──────── 本文抜粋 ────────

クラレベクトラン/100億円事業へ育成

2006年08月01日 (火曜日)

 クラレは将来的に、高強力ポリアリレート繊維「ベクトラン」を100億円超の売り上げ規模に育成する。3年後の2008年初頭には年産1000トン体制に増強するほか、3000トンへの拡大を狙う。

 現在の売上高は約25億円、1000トン体制に向けて(1)細繊度糸の強化(2)FRP(繊維補強プラスチック)の本格化に取り組み、現状、約25億円の事業規模を40億~45億円に拡大させる。

 ベクトランは4月に数億円を投じて、ボトルネックの解消を行い、400トンから500トンに拡大したが「需要がおう盛で依然、玉不足にある」(繊維資材事業部の梶田栄機能素材部長)。このため、再度ボトルネック解消を実行、10月には600トンにまで能力を引き上げるが、年産400トン規模の新設を早期に決定したい構えだ。

 引き合いが活発なのは、2005年に買収した米セレニーズ・アドバンスド・マテリアルズ(CAMI)が好調なため。現在、クラレアメリカの新規事業部として運営するが、軍需用(膜構造物)、マリンスポーツ(ロープ)などでの用途開拓が実を結んでいるという。

 ただ、08年初頭に計画する1000トンへの拡大には新用途開拓が不可欠として、細繊度での用途開拓、FRPの本価格化に力を入れる。

 細繊度(110~280デシテックス)では特殊ケーブル、コード類がターゲット。例えばヘッドフォンのコードの補強もその一つで、水を吸わないベクトランの特徴を生かしてパラ系アラミド繊維からの代替を狙う。

 FRPは航空機、自動車などの部材向け。水を吸わない、耐衝撃性が高い点を訴求する。FRPでは生産開発プロジェクトチームを設け、自社でのFRP試作や評価試験を行える体制を目指す。「1000トン体制では少なくとも100トンはFRPで占めたい」と意気込む。

 また、長期的にはゴム資材への展開も検討しており、現在、素材改良を進めている。同時に強度アップや対薬品性の向上など「第2、第3世代」のベクトラン開発も進める。

 ベクトランは高強力高弾性率を持つスーパー繊維の一つで、90年事業化。低吸湿性、極低温下での物性維持に優れる。

──────── 参考データ ────────

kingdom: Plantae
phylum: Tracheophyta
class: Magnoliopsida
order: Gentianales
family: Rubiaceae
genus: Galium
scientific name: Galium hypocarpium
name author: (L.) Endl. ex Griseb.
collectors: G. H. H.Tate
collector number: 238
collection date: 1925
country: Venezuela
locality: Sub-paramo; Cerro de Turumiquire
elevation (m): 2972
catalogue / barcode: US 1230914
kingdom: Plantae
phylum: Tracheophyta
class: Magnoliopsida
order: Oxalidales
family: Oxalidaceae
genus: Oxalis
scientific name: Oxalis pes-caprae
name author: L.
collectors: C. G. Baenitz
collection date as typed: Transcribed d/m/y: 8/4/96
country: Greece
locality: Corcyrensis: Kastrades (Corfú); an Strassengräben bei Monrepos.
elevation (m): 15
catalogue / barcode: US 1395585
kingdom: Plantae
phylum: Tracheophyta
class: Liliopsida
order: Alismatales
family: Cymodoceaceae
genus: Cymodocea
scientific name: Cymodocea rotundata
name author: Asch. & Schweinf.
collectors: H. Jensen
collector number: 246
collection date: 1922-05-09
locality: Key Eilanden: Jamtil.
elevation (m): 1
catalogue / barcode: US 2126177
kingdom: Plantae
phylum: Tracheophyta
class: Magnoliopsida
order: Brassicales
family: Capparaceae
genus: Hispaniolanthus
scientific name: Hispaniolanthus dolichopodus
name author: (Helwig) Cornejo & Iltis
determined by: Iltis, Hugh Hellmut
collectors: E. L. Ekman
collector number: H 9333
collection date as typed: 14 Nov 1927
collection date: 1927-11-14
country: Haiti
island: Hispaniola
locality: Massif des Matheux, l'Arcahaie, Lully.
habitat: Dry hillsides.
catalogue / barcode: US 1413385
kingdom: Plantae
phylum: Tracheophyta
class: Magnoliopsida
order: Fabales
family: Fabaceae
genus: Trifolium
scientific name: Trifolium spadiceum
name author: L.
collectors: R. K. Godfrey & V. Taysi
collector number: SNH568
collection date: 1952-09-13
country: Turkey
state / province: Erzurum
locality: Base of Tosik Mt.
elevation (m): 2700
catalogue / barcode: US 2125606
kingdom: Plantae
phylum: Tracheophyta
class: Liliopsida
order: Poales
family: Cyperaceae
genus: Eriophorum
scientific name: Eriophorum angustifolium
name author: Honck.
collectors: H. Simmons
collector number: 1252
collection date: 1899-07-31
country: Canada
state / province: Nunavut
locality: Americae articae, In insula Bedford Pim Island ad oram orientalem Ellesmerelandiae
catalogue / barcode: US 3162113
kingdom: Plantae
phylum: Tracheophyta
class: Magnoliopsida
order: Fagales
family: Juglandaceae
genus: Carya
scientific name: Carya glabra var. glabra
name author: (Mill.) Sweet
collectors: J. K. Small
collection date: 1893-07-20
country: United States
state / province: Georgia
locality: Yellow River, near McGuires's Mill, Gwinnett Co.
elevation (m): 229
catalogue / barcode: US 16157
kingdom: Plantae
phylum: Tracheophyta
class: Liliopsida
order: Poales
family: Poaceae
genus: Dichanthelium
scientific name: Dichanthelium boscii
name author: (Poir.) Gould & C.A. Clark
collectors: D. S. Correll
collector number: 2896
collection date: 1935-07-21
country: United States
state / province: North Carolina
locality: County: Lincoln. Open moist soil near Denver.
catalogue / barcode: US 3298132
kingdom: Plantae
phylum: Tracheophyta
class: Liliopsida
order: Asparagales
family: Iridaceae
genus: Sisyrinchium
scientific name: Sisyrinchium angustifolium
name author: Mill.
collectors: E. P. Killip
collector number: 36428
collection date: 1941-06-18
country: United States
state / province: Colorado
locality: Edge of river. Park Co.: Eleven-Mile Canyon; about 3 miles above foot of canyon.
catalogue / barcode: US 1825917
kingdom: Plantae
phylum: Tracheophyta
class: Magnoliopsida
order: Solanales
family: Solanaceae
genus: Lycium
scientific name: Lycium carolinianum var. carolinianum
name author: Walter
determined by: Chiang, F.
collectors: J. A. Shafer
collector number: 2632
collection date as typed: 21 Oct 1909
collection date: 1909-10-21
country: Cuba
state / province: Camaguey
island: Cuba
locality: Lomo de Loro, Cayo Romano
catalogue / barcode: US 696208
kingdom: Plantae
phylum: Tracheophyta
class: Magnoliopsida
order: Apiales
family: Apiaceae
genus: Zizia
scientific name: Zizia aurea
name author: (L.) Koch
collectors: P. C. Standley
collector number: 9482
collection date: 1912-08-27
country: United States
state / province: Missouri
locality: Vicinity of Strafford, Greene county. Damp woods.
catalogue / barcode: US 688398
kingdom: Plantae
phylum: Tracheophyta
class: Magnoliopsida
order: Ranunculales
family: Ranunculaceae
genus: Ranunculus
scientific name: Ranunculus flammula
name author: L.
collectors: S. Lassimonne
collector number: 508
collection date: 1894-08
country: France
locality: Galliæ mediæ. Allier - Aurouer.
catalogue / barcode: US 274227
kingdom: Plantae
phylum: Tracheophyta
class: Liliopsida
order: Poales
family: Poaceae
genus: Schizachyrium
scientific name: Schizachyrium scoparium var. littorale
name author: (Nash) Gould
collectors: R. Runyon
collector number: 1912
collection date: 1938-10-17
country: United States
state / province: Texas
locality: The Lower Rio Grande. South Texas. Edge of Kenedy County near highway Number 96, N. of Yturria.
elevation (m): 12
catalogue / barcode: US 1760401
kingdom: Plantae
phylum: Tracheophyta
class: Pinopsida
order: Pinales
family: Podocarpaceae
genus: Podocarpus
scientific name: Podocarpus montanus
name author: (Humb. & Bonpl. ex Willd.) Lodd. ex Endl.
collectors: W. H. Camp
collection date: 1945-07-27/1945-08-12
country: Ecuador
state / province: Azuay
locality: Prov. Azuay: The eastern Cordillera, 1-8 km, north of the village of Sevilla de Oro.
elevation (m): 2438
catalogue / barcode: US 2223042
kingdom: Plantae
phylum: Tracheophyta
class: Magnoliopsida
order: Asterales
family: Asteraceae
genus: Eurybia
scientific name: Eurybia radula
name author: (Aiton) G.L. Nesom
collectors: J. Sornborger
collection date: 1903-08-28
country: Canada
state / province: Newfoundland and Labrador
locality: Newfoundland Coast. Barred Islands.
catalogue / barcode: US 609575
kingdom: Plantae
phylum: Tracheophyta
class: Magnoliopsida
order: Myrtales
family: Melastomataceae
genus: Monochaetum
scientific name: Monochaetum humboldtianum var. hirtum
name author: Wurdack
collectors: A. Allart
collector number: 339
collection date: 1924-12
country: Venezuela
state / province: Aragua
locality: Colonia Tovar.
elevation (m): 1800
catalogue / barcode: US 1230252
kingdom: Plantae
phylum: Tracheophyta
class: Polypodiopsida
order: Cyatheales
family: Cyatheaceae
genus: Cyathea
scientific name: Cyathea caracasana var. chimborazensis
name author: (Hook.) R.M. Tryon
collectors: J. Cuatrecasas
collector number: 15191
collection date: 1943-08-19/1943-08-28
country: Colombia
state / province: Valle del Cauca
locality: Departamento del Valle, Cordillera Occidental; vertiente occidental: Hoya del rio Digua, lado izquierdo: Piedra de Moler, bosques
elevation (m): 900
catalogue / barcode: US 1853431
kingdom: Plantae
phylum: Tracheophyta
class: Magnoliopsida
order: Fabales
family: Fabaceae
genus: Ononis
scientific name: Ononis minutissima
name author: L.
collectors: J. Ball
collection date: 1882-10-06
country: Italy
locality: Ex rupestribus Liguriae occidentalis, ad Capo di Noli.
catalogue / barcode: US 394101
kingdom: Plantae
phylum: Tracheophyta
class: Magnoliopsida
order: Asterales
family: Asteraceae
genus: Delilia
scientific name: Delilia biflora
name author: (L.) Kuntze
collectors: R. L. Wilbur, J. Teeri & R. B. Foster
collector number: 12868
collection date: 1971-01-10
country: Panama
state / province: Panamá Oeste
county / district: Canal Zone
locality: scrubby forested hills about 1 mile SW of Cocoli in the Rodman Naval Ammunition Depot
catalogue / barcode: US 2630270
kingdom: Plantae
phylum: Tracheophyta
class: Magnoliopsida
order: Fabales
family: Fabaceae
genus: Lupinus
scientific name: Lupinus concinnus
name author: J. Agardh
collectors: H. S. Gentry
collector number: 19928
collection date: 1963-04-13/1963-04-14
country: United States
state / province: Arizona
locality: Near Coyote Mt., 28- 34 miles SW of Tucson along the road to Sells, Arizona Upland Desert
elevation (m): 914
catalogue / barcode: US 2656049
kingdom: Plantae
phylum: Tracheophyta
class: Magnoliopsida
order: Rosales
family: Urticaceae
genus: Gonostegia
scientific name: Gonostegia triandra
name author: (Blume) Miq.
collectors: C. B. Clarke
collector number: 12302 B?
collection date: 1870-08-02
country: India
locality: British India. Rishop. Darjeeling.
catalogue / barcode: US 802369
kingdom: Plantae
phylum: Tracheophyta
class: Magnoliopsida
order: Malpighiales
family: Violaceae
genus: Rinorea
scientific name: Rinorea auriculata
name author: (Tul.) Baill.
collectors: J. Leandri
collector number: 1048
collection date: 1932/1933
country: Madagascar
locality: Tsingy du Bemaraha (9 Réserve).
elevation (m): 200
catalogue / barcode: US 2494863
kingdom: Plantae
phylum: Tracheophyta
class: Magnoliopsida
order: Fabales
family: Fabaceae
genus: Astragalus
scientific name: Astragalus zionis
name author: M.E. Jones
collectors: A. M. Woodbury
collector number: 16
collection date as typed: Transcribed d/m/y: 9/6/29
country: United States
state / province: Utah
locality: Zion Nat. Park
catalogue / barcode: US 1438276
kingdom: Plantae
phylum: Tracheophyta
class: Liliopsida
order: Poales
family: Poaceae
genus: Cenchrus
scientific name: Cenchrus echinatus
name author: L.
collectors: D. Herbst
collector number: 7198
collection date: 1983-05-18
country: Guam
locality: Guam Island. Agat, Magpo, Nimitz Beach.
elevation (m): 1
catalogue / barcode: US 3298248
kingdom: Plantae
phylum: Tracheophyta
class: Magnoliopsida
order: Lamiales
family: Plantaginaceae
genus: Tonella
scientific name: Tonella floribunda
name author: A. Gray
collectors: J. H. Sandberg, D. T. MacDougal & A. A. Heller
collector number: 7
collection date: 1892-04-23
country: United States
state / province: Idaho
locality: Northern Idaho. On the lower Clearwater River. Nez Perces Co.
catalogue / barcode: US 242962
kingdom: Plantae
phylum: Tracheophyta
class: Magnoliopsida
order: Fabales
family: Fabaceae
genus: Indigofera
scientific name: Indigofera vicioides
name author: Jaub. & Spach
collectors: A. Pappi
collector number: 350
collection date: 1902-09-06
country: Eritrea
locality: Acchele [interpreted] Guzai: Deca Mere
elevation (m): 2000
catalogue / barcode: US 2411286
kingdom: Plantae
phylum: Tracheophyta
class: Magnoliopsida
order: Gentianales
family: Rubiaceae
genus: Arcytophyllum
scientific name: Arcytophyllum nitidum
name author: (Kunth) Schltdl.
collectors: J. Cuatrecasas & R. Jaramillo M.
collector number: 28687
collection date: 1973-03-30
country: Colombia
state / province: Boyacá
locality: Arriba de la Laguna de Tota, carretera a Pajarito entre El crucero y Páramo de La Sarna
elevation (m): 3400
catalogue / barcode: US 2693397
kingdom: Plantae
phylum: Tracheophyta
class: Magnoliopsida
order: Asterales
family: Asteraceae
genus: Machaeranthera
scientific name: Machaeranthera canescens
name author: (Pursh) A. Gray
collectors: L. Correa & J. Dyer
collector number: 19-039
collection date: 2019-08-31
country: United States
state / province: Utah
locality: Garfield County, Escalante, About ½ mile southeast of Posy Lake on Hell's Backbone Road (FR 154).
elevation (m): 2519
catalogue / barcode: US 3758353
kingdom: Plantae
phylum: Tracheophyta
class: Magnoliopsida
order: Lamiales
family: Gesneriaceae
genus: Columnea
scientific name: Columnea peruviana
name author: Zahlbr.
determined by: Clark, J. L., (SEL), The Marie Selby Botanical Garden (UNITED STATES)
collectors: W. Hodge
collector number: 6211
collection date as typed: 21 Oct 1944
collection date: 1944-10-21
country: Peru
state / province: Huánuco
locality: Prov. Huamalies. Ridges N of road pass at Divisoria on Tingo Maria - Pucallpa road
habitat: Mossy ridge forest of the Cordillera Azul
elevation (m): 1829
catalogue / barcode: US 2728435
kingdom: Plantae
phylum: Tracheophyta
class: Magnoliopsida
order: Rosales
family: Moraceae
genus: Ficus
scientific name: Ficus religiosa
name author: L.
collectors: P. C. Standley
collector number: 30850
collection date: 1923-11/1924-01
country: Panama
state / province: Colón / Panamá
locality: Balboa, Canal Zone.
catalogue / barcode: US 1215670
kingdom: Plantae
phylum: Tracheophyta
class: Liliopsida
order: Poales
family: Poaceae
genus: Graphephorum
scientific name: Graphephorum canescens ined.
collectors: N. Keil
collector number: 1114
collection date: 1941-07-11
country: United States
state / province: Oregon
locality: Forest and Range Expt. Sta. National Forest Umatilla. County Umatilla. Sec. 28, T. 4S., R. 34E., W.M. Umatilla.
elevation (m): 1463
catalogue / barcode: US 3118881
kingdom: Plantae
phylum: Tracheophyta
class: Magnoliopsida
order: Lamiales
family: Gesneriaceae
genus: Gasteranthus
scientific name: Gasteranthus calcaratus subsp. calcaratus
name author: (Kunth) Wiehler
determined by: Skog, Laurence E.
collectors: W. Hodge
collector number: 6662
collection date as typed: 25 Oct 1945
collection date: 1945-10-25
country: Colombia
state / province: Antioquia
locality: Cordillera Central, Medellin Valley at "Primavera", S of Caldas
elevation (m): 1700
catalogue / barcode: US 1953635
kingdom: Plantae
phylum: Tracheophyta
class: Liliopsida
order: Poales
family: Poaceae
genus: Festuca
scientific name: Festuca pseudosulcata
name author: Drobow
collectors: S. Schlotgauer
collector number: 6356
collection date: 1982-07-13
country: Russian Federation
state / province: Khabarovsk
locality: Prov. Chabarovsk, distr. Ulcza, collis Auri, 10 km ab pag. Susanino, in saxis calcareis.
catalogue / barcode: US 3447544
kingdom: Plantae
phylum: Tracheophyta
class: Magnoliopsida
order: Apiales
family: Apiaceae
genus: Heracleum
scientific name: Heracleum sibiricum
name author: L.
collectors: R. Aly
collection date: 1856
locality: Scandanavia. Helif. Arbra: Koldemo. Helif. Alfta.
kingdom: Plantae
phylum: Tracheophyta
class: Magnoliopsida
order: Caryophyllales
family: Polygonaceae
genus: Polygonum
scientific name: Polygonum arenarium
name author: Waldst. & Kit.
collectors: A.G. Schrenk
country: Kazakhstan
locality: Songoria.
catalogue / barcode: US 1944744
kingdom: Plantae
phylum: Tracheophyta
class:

────────

(課題)
a - ベクトランの記事の「ただ、08年初頭に計画する1」から「2、第3世代」のベクトラン開発も進める。」までを、「ヘッドフォン」を「イヤホン」に差し替えて書き出してください。
b - ベクトランの記事によると、4月のボトルネック解消で生産能力は何トンから何トンになりましたか。
データは使わなくてかまいません。

(解答)
a -
ただ、08年初頭に計画する1000トンへの拡大には新用途開拓が不可欠として、細繊度での用途開拓、FRPの本価格化に力を入れる。

 細繊度(110~280デシテックス)では特殊ケーブル、コード類がターゲット。例えばイヤホンのコードの補強もその一つで、水を吸わないベクトランの特徴を生かしてパラ系アラミド繊維からの代替を狙う。

 FRPは航空機、自動車などの部材向け。水を吸わない、耐衝撃性が高い点を訴求する。FRPでは生産開発プロジェクトチームを設け、自社でのFRP試作や評価試験を行える体制を目指す。「1000トン体制では少なくとも100トンはFRPで占めたい」と意気込む。

 また、長期的にはゴム資材への展開も検討しており、現在、素材改良を進めている。同時に強度アップや対薬品性の向上など「第2、第3世代」のベクトラン開発も進める。

b - 400トンから500トンになりました。